Locate the line that contains "the window at [221,210] | 12.16 -0.14" in the entries below, then repeat it and every following line through the line that contains "the rock at (x=137, y=227): 2527", exactly, and no others.

━━━ Task material ━━━

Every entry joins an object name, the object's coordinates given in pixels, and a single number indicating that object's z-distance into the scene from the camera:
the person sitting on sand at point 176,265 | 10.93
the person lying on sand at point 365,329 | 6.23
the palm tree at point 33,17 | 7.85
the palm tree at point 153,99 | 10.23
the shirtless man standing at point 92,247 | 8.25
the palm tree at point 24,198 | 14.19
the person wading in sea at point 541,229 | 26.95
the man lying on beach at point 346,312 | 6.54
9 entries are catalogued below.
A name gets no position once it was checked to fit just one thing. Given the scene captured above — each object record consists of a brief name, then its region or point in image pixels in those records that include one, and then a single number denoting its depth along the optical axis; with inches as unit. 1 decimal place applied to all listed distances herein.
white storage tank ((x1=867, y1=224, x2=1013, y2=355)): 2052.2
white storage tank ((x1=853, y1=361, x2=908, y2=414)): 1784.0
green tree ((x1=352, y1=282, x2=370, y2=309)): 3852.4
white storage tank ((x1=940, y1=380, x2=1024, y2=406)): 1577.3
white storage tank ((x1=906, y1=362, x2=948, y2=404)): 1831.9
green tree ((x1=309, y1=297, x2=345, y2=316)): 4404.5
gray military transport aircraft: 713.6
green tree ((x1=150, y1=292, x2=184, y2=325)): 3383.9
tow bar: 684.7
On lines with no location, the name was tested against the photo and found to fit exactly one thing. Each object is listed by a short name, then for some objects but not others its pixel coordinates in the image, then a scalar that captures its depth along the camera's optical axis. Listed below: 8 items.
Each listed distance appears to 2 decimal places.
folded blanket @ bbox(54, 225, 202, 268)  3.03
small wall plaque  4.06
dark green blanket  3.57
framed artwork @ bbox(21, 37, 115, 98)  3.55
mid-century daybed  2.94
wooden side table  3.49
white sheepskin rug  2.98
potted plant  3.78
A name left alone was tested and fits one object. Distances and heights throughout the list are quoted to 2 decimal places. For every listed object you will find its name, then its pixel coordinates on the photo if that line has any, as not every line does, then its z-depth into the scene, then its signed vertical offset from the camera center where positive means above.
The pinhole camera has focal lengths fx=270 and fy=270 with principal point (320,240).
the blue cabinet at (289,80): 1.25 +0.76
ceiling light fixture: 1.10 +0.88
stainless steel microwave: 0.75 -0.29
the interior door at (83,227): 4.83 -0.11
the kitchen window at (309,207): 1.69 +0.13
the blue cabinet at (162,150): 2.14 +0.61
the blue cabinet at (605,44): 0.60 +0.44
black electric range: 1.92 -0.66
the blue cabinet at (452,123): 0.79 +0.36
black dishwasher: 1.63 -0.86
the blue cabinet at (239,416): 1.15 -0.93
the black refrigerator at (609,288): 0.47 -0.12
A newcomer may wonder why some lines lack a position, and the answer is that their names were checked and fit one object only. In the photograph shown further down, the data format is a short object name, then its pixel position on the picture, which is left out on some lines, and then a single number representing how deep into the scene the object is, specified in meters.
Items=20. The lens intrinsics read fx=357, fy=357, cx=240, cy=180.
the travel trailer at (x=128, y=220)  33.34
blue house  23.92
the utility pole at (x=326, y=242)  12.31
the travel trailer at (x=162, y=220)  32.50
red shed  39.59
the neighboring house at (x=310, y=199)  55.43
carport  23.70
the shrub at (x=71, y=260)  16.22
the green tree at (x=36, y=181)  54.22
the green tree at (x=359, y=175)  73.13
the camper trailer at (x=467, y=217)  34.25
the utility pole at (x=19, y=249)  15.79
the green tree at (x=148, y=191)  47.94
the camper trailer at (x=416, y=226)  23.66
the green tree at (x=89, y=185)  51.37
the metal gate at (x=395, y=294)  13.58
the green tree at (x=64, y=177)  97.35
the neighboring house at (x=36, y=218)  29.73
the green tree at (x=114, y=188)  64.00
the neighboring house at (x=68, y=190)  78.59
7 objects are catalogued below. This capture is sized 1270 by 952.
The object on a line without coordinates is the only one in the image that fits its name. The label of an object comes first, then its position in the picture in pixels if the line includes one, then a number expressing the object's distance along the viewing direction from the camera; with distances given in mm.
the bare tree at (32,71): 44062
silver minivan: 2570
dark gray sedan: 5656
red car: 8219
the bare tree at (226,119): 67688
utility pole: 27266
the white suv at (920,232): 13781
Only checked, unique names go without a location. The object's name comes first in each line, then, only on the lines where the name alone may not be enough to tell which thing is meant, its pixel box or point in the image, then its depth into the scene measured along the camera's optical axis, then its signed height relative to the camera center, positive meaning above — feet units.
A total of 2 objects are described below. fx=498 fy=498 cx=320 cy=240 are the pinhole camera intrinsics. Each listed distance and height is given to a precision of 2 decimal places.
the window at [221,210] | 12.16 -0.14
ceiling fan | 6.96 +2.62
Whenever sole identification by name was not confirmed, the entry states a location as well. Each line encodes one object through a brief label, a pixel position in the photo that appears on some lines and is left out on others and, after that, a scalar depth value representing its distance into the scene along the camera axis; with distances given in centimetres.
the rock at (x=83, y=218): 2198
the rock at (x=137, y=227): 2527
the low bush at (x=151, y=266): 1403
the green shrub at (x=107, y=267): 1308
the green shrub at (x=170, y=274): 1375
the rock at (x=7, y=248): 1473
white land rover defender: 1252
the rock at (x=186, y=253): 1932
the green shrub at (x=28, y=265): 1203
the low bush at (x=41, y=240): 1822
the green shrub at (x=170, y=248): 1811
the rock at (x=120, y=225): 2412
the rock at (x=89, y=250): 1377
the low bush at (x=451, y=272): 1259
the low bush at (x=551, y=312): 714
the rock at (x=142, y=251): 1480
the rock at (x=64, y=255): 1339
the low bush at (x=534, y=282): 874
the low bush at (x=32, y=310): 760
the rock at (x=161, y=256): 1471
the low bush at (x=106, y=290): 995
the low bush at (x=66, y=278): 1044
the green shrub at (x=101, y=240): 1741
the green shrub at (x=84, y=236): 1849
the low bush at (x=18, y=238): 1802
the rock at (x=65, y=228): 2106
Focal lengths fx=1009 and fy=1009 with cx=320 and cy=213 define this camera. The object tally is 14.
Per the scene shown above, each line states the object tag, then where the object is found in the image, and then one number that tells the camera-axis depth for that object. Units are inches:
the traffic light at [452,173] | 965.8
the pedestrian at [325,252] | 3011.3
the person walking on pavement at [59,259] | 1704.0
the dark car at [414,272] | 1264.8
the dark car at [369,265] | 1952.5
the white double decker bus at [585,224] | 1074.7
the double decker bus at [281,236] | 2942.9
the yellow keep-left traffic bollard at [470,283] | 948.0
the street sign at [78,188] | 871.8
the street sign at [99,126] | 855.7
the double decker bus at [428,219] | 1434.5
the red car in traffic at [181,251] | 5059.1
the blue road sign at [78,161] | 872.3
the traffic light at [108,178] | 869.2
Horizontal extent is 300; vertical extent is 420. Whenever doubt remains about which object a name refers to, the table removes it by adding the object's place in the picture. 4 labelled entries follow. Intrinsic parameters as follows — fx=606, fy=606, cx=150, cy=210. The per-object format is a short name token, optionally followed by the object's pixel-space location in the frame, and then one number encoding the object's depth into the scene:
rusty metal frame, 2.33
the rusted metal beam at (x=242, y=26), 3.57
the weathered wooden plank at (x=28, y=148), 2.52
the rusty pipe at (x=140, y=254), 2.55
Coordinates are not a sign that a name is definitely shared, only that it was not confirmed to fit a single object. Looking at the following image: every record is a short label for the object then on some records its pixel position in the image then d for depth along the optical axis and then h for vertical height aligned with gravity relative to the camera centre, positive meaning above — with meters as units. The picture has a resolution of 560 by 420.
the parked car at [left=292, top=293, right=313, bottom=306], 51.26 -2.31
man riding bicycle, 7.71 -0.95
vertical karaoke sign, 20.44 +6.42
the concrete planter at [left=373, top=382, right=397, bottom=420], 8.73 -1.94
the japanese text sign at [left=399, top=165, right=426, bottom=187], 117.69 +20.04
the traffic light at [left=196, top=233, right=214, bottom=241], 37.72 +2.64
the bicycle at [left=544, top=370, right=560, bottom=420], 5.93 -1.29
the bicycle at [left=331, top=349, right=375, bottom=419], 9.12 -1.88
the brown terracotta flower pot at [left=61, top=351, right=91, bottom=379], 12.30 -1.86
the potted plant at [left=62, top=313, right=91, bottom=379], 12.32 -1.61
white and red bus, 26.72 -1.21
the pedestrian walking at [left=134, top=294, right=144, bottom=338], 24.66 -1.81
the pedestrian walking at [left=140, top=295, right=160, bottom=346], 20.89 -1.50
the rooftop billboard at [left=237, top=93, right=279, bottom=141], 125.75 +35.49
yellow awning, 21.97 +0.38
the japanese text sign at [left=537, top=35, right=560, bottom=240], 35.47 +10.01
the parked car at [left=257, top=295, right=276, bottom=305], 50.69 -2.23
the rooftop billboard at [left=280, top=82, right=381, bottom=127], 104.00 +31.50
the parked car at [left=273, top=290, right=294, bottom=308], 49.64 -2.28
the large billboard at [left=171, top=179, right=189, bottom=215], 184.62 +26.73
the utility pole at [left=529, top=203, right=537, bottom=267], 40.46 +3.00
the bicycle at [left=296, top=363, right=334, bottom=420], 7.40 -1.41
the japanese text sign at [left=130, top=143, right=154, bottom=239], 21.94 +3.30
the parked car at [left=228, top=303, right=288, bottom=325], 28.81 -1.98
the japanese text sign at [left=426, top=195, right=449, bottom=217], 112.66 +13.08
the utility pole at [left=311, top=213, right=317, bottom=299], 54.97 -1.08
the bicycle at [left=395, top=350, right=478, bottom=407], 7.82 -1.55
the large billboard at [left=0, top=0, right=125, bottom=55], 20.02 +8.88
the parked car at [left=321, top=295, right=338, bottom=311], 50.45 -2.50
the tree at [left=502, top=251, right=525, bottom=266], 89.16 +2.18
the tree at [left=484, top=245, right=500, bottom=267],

━━━

**The answer:**
the window at [221,210] | 12.16 -0.14
ceiling fan | 6.96 +2.62
Whenever sole identification by name was not confirmed, the entry states a location as well. Each line encodes one object through a brief label, a pixel position in the photo that appears on some lines and is left out on others and, after that, a scalar depth value representing its distance into the scene along the camera axis; with distances given in centimetres.
the rock at (x=83, y=218): 2198
the rock at (x=137, y=227): 2527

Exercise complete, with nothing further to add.